Gabriela Mistral

Nuestra inspiración: Gabriela Mistral

“Digamos la palabra “Paz” cada día, en donde estemos, por donde vayamos, hasta que tome cuerpo y cree una “Militancia de la Paz”, la cual llene el aire denso y sucio, purificándolo”.

Cita de “La Palabra Maldita”- Santiago, 1957

Biografía

Gabriela Mistral (Seudónimo literario de Lucila Godoy; Vicuña, Chile, 1889 – Nueva York, 1957) Poetisa y educadora chilena. Hija de un maestro de escuela, con dieciséis años Gabriela Mistral decidió dedicarse ella también a la enseñanza; trabajó como profesora de secundaria en su país y como directora de escuela. Gabriela Mistral se dio a conocer en los Juegos Florales de Chile en 1914 con el libro de poemas Los sonetos de la muerte, nacidos del dolor causado por el suicidio de su prometido, el empleado ferroviario Romelio Ureta, a quien había conocido en 1906. Estos sonetos fueron incorporados en 1922 a una colección más amplia de sus versos realizada por el Instituto Hispánico de Nueva York bajo el título de Desolación.

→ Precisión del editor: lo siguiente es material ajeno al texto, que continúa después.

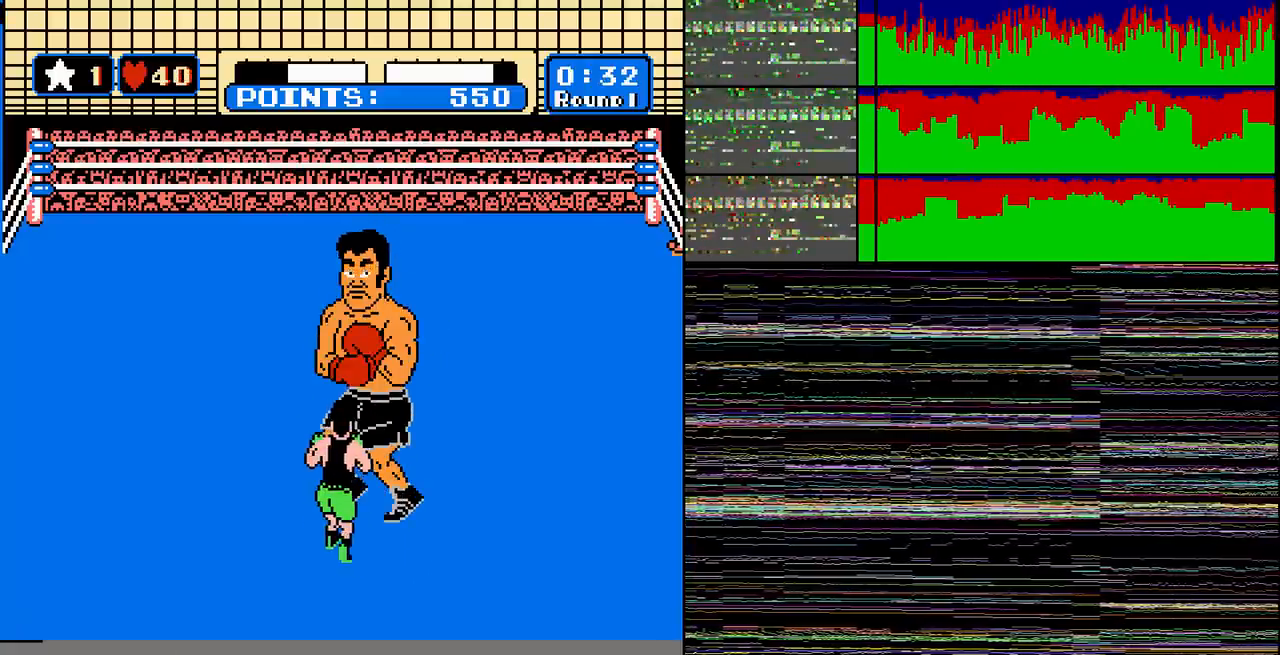
Gameplay with a controller (Nintendo layout); each line is a JSON object with the inputs held at the frame after it. "events" lists button and stick changes between this image and that frame as [ms after this image, input, new state], when the widget could be followed in between. Not read: L3 R3.
{"buttons": ["B"], "events": []}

Ese mismo año dejó Chile para trasladarse a México, a petición del gobierno de este país, con el fin de que colaborara en la reforma de la educación iniciada por Vasconcelos. En México, Gabriela Mistral fundó la escuela que lleva su nombre y colaboró en la organización de varias bibliotecas públicas, además de componer poemas para niños (Rondas de niños, 1923) por encargo del ministro de Instrucción Pública mexicano, y textos didácticos como Lecturas para mujeres (1924).

Terminada su estancia en México, viajó a Europa y a Estados Unidos, y en 1926 fue nombrada secretaria del Instituto de Cooperación Intelectual de la Sociedad de Naciones. Paralelamente, fue redactora de una revista de Bogotá, El Tiempo (sus artículos fueron recogidos póstumamente en Recados contando a Chile, en 1957), representó a Chile en un congreso universitario en Madrid y pronunció en Estados Unidos una serie de conferencias sobre el desarrollo cultural estadounidense (1930).

En 1945 Gabriela Mistral recibió el Premio Nobel de Literatura.

Decir amistad es decir entendimiento cabal, confianza rápida y larga memoria; es decir, fidelidad

Felices lo que eligen, los que aceptan ser elegidos

Los días más felices son aquellos que nos hacen sabios

No digas lo que piensas pero piensa lo que dices

El mundo cambia en un instante y nacemos en un día

Las cosas de la vida siguen su rumbo pero no te dejes llevar por su destino

Tengo un día. Si lo sé aprovechar, tengo un tesoro.

El futuro de los niños es siempre hoy. Mañana será tarde.

El futuro de los niños es siempre hoy. Mañana será tarde.

Enseñar siempre: en el patio y en la calle como en la sala de clase. Enseñar con la actitud, el gesto y la palabra.